Yep. I’m wiped out. I pushed too hard again, am facing a possible setback that I won’t get into yet, and just am burned out at the moment. What’s worse is that I want to start working on book 2 but just cannot find the handle I thought I had, so I may have sunk too deep into the philosophical and just need to say “Screw you, plotline! I’m pantsing the hell out of this book too!”
It’s even affecting my posts as I have now shelved 3 of them I’ve started that got too deep into the philosophical end of the pool and I realized I didn’t know what I was babbling about. So you get this one instead. Maybe I’m just trying too hard.
I know where I need to be at the end, I just don’t know where to start or how to get there. It’s like waking up in the trunk of a car at an unknown airport. I know I need to get home, but first I have to figure out where I am and then how to pay for the tickets without a wallet.
On a positive note, my copy of The Story Grid showed up and I’m reading it. Some good stuff which will probably help me out of this hole relatively quickly.
I’m sorry you’re going through a rough spot. I’ve found that stepping away from a work for a day or two usually helps. (And honestly, I think your willingness to pants it might also get you started! Sometimes it works for me.)

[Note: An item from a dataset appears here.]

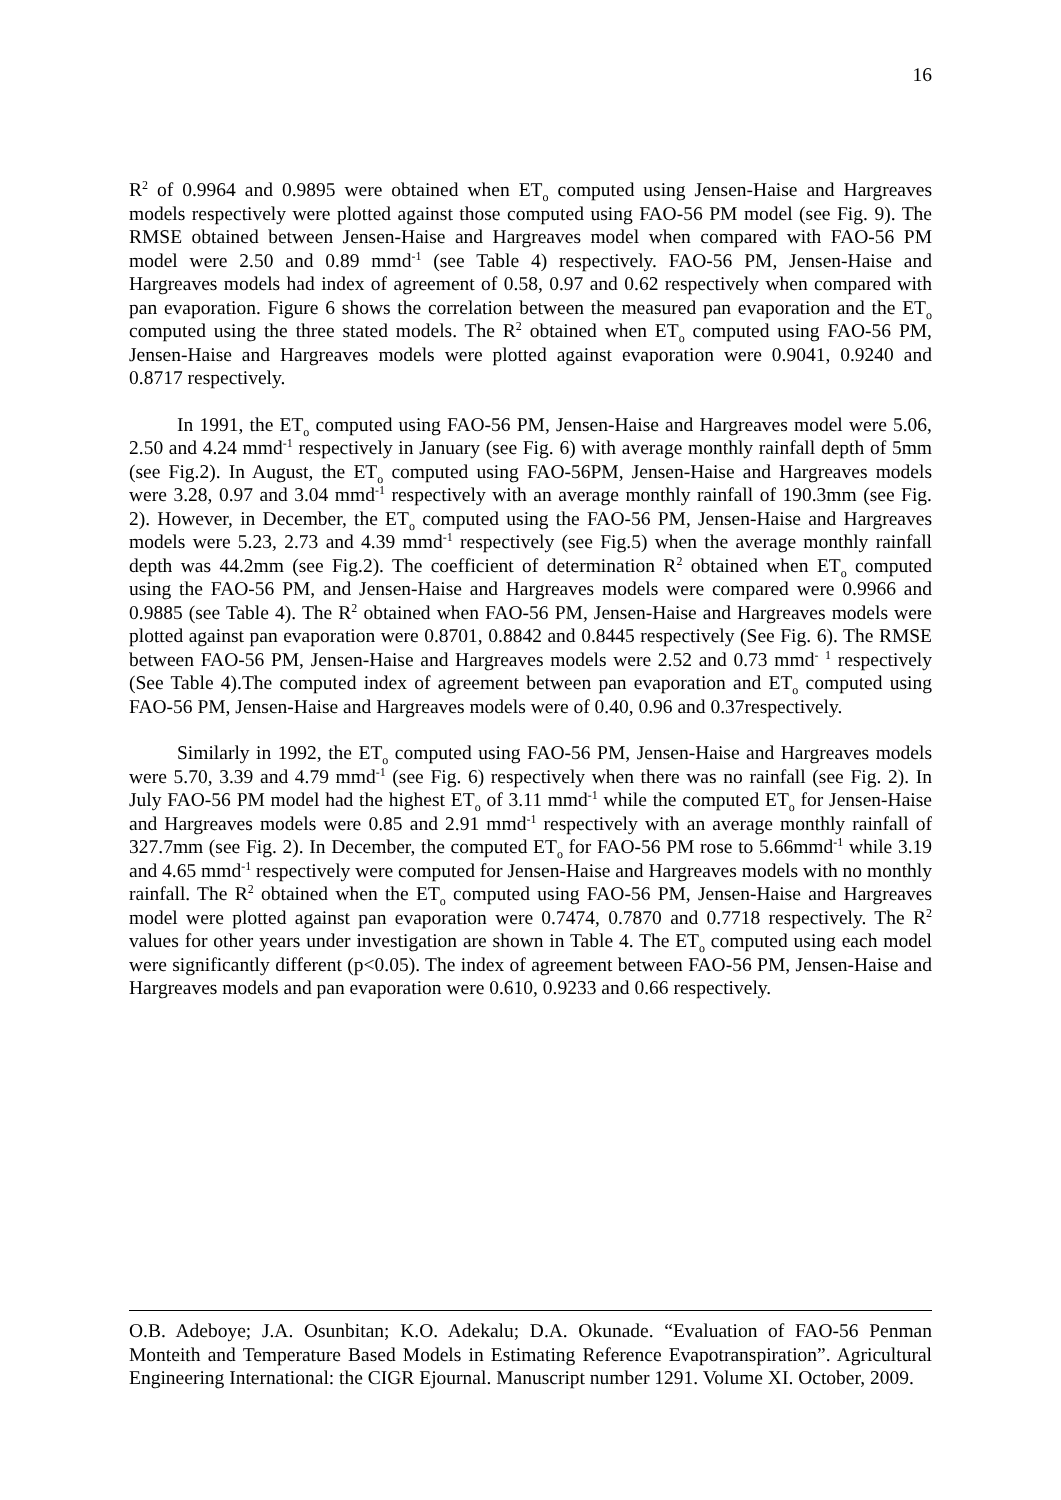16
R<sup>2</sup> of 0.9964 and 0.9895 were obtained when ET<sub>o</sub> computed using Jensen-Haise and Hargreaves models respectively were plotted against those computed using FAO-56 PM model (see Fig. 9). The RMSE obtained between Jensen-Haise and Hargreaves model when compared with FAO-56 PM model were 2.50 and 0.89 mmd<sup>-1</sup> (see Table 4) respectively. FAO-56 PM, Jensen-Haise and Hargreaves models had index of agreement of 0.58, 0.97 and 0.62 respectively when compared with pan evaporation. Figure 6 shows the correlation between the measured pan evaporation and the ET<sub>o</sub> computed using the three stated models. The R<sup>2</sup> obtained when ET<sub>o</sub> computed using FAO-56 PM, Jensen-Haise and Hargreaves models were plotted against evaporation were 0.9041, 0.9240 and 0.8717 respectively.
In 1991, the ET<sub>o</sub> computed using FAO-56 PM, Jensen-Haise and Hargreaves model were 5.06, 2.50 and 4.24 mmd<sup>-1</sup> respectively in January (see Fig. 6) with average monthly rainfall depth of 5mm (see Fig.2). In August, the ET<sub>o</sub> computed using FAO-56PM, Jensen-Haise and Hargreaves models were 3.28, 0.97 and 3.04 mmd<sup>-1</sup> respectively with an average monthly rainfall of 190.3mm (see Fig. 2). However, in December, the ET<sub>o</sub> computed using the FAO-56 PM, Jensen-Haise and Hargreaves models were 5.23, 2.73 and 4.39 mmd<sup>-1</sup> respectively (see Fig.5) when the average monthly rainfall depth was 44.2mm (see Fig.2). The coefficient of determination R<sup>2</sup> obtained when ET<sub>o</sub> computed using the FAO-56 PM, and Jensen-Haise and Hargreaves models were compared were 0.9966 and 0.9885 (see Table 4). The R<sup>2</sup> obtained when FAO-56 PM, Jensen-Haise and Hargreaves models were plotted against pan evaporation were 0.8701, 0.8842 and 0.8445 respectively (See Fig. 6). The RMSE between FAO-56 PM, Jensen-Haise and Hargreaves models were 2.52 and 0.73 mmd<sup>-</sup> <sup>1</sup> respectively (See Table 4).The computed index of agreement between pan evaporation and ET<sub>o</sub> computed using FAO-56 PM, Jensen-Haise and Hargreaves models were of 0.40, 0.96 and 0.37respectively.
Similarly in 1992, the ET<sub>o</sub> computed using FAO-56 PM, Jensen-Haise and Hargreaves models were 5.70, 3.39 and 4.79 mmd<sup>-1</sup> (see Fig. 6) respectively when there was no rainfall (see Fig. 2). In July FAO-56 PM model had the highest ET<sub>o</sub> of 3.11 mmd<sup>-1</sup> while the computed ET<sub>o</sub> for Jensen-Haise and Hargreaves models were 0.85 and 2.91 mmd<sup>-1</sup> respectively with an average monthly rainfall of 327.7mm (see Fig. 2). In December, the computed ET<sub>o</sub> for FAO-56 PM rose to 5.66mmd<sup>-1</sup> while 3.19 and 4.65 mmd<sup>-1</sup> respectively were computed for Jensen-Haise and Hargreaves models with no monthly rainfall. The R<sup>2</sup> obtained when the ET<sub>o</sub> computed using FAO-56 PM, Jensen-Haise and Hargreaves model were plotted against pan evaporation were 0.7474, 0.7870 and 0.7718 respectively. The R<sup>2</sup> values for other years under investigation are shown in Table 4. The ET<sub>o</sub> computed using each model were significantly different (p<0.05). The index of agreement between FAO-56 PM, Jensen-Haise and Hargreaves models and pan evaporation were 0.610, 0.9233 and 0.66 respectively.
O.B. Adeboye; J.A. Osunbitan; K.O. Adekalu; D.A. Okunade. “Evaluation of FAO-56 Penman Monteith and Temperature Based Models in Estimating Reference Evapotranspiration”. Agricultural Engineering International: the CIGR Ejournal. Manuscript number 1291. Volume XI. October, 2009.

Thanks for the encouragement. 🙂
Book 1 and 3 were pantsed till the last section when I had to do a flowchart for all the threads I had going on. But I also need to consider what my Foolscap summary is going to contain and not to mention re-focus on the fundamentals of the story. Book 2 was unplanned because I did not expect a character (Brother Finn) to become as popular as he did, and it fits in the timeline I have.